Science

Scientist Who Found 'Ninth Planet' Says It Was 'Pretty Massive'

Finally, a replacement for Pluto!

by Neel V. Patel
Caltech/R. Hurt (IPAC)

The man who killed Pluto is back in the spotlight. Caltech astronomer Mike Brown helped downgrade Pluto to a dwarf planet, a move that proved deeply unpopular with the public. Now Brown thinks he’s found Pluto’s replacement: Planet Nine.

Brown and his colleague Konstantin Batygin are calling it Planet Nine. In a study published Wednesday in The Astronomical Journal, the pair detail the results of two years’ worth of data collection and analysis of a strange, massive object lurking in the distant corners of the solar system — about 20 billion miles from the sun and 20 times farther from the sun than Neptune.

They believe they may have just found another real planet of the solar system. Planet Nine would be just the third planet discovered since ancient civilization.

And it wouldn’t be one of those dwarf planets like Eris or Pluto. No, Planet Nine seems to have a mass about 10 times that of Earth, Brown tells Inverse, which is more than large enough to qualify as a true planet.

The only problem is, Brown and Batygin haven’t actually found Planet Nine yet. No direct observations of the planet have been made so far. They have the treasure map where “X” marks the spot. But they still have to dig up the treasure chest.

The evidence that points to Planet Nine’s existence has to do with gravitational pull. According to Brown, the mostly icy objects in the Kuiper Belt (the region of the solar system behind Neptune) are pretty randomly distributed. Or at least it should be. The pair of researchers instead kept noticing that several distant objects curiously maintained elliptical orbits that kept them swinging off in the same direction in space.

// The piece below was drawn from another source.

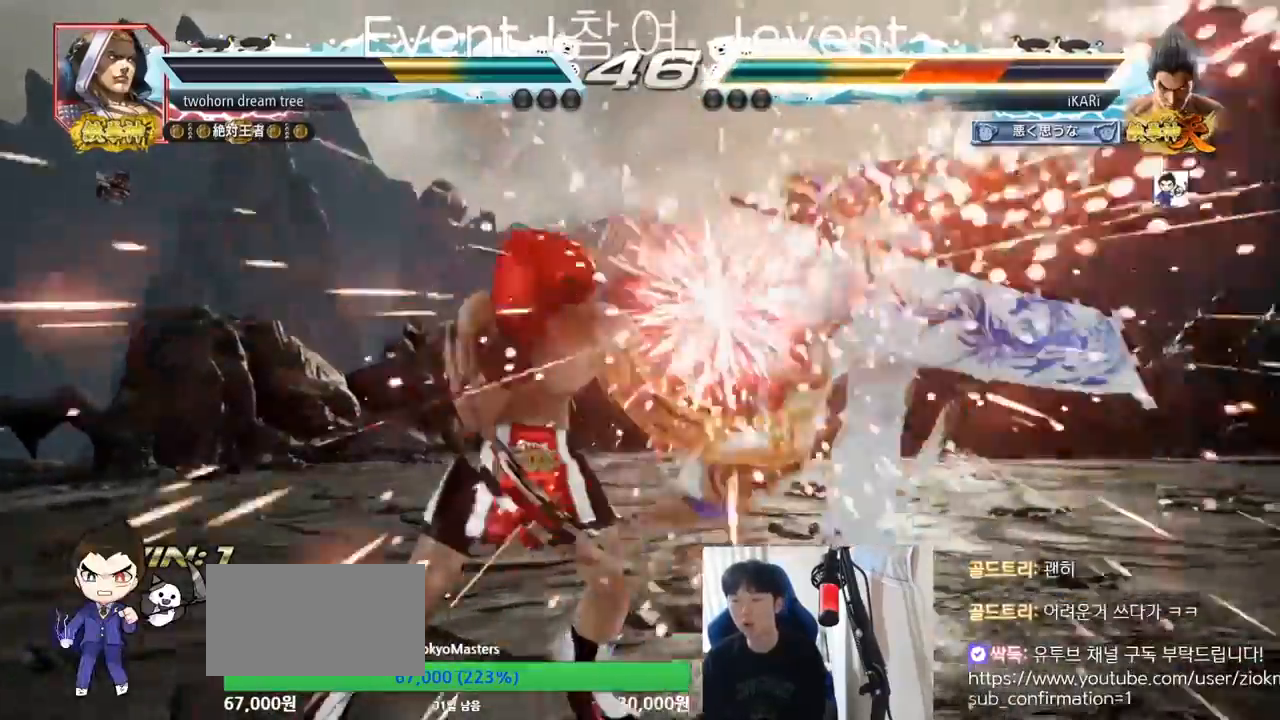
{"buttons": [], "left_stick": "center", "events": []}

The six most distant known objects in the solar system with orbits exclusively beyond Neptune (magenta) all mysteriously line up in a single direction. Brown and Batygin think it's because of the gravity of Planet Nine.

Caltech/R. Hurt (IPAC)

Brown likens it to seeing multiple hands on a clock moving at different rates, but ending up in the same place every time. It’s as if all these objects kept veering off to 9 o’clock,” he says. “That shouldn’t be happening.”

How They Determined It Was a Planet

So they knew there must be an object causing this distortion — “a pretty massive planet,” says Brown. It took an entire year of observing these orbital movements for Brown and Batygin just to understand the data, and Brown was initially skeptical about what they were seeing.

It took another year of careful analysis and computer simulations for the pair to finally conclude that a planet is the reason for these peculiar movements.

And what kind of planet would that be? Brown speculates it’s a gas body similar to Uranus and Neptune. In fact, Planet Nine was probably born in the same area that Neptune and Uranus were when the solar system first started coming together very early on, and was most likely soon ejected to outskirts of town — maybe because it got too close to a bigger giant like Jupiter or Saturn. That’s not an uncommon occurrence — when all of the gas and dust in infant star systems finally coalesce into planets, moons, and other objects, they compete for housing space where they can complete their orbits in peace. Planet Nine’s forced migration is standard business. Kind of a shame it takes 10,000 to 20,000 years for it to complete its orbit.

Indeed, although Planet Nine is thought to be fairly large, its great distance from the neighborhood means any effects it has on the other true planets of the solar system are very tiny,” Brown says.

A predicted consequence of Planet Nine is that a second set of confined objects should also exist. These objects are forced into positions at right angles to Planet Nine and into orbits that are perpendicular to the plane of the solar system. Five known objects (blue) fit this prediction precisely.

Caltech/R. Hurt (IPAC)

When Will We See Planet Nine?

The next step is to actually observe Planet Nine. Brown and Batygin are looking for it themselves, but they’re also encouraging others to look as well. Finding Planet Nine would go a long ways toward helping us understand how star systems with sun-like host stars form. Though Planet Nine seems like such a strange anomaly for us, its existence actually makes us more similar to other planetary systems. A sun-like star system — with a habitable planet like Earth — may not be so unique after all.

Mike Brown

Overall, “we’re pretty convinced it’s out there,” Browns says.

Looks like the race to find Planet Nine starts now.